§ **ACTIVITY**: Copy every entry below verbatim, except for images.
******************************
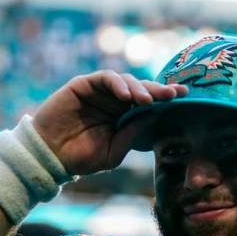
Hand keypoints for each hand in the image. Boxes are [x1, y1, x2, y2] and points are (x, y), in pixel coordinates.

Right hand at [32, 71, 187, 174]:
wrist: (50, 156)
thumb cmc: (81, 157)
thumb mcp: (114, 151)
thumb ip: (133, 135)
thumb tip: (155, 118)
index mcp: (125, 116)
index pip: (150, 104)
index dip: (167, 98)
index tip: (186, 97)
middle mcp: (115, 101)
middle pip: (143, 89)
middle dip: (160, 90)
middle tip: (174, 94)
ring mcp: (100, 92)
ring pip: (127, 80)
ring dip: (140, 89)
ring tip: (148, 101)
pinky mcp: (84, 85)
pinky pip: (106, 78)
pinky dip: (118, 84)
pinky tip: (127, 97)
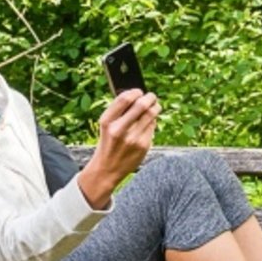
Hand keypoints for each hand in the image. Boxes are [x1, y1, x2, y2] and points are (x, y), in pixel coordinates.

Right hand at [79, 89, 159, 208]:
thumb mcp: (106, 126)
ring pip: (151, 115)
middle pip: (142, 105)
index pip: (124, 99)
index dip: (135, 92)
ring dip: (155, 108)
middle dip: (150, 97)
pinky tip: (148, 123)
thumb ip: (118, 111)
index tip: (139, 91)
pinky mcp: (143, 146)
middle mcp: (119, 129)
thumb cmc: (108, 143)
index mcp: (107, 121)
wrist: (107, 169)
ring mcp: (133, 138)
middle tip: (152, 96)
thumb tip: (137, 95)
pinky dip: (152, 122)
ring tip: (155, 106)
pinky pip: (152, 127)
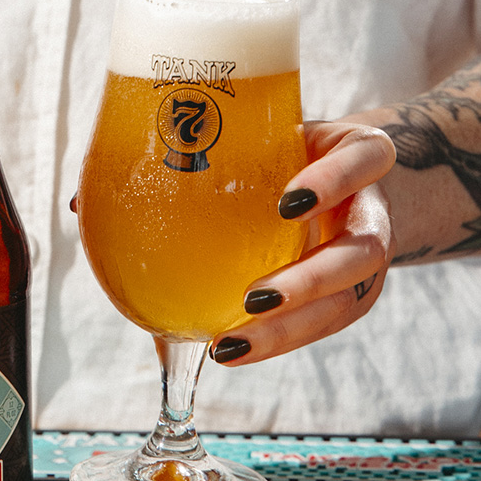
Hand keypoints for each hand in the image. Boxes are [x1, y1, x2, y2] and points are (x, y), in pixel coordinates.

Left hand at [209, 121, 396, 365]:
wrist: (346, 173)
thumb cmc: (295, 149)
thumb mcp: (276, 132)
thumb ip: (222, 143)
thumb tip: (107, 183)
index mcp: (361, 154)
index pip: (364, 158)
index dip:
******************************
§ **ANSWER TO THIS TASK**:
Hand keypoints for each hand in the image. Boxes are [x1, y1, x2, y2] and points are (x, y), in pixel coordinates.

Right hand at [32, 71, 187, 174]:
wrist: (50, 156)
thumb cmc: (81, 157)
thumb mcp: (114, 151)
thumb ip: (133, 135)
thumb tip: (155, 118)
index mcp: (125, 116)
index pip: (150, 104)
index dip: (167, 98)
index tip: (186, 97)
middle mcp: (115, 101)
middle pip: (143, 89)
middle dip: (160, 90)
middle tip: (174, 94)
ring mcp: (100, 92)
ring pip: (127, 80)
ring dip: (140, 89)
ring tip: (148, 101)
pinky mcp: (84, 85)
pinky pip: (106, 78)
pinky dip: (118, 84)
pinky tip: (127, 97)
Hand keypoints for each hand in the image. Boxes are [x1, y1, x2, y2] and points are (x, y), in pixel coordinates.

Right hand at [79, 89, 159, 208]:
thumb mcp: (106, 126)
ring pip: (151, 115)
middle pip: (142, 105)
index pip: (124, 99)
index dip: (135, 92)
ring dip: (155, 108)
middle dip: (150, 97)
pinky tip: (148, 123)
thumb ip: (118, 111)
index tip: (139, 91)
pinky mcp: (143, 146)
middle mcp: (119, 129)
thumb cmc: (108, 143)
index mcp: (107, 121)
wrist: (107, 169)
ring mcp: (133, 138)
middle tip: (152, 96)
thumb tip: (137, 95)
pinky dip: (152, 122)
ring tip: (155, 106)
pinky pip: (152, 127)
Hand keypoints for each hand in the image. Boxes are [x1, y1, x2, y2] and points are (x, y), in pixel coordinates.

Left hand at [209, 121, 396, 365]:
wrist: (346, 173)
thumb cmc: (295, 149)
thumb mcp: (276, 132)
thumb ip: (222, 143)
thumb tip: (107, 183)
index mcp: (361, 154)
index pip: (364, 158)
index dip:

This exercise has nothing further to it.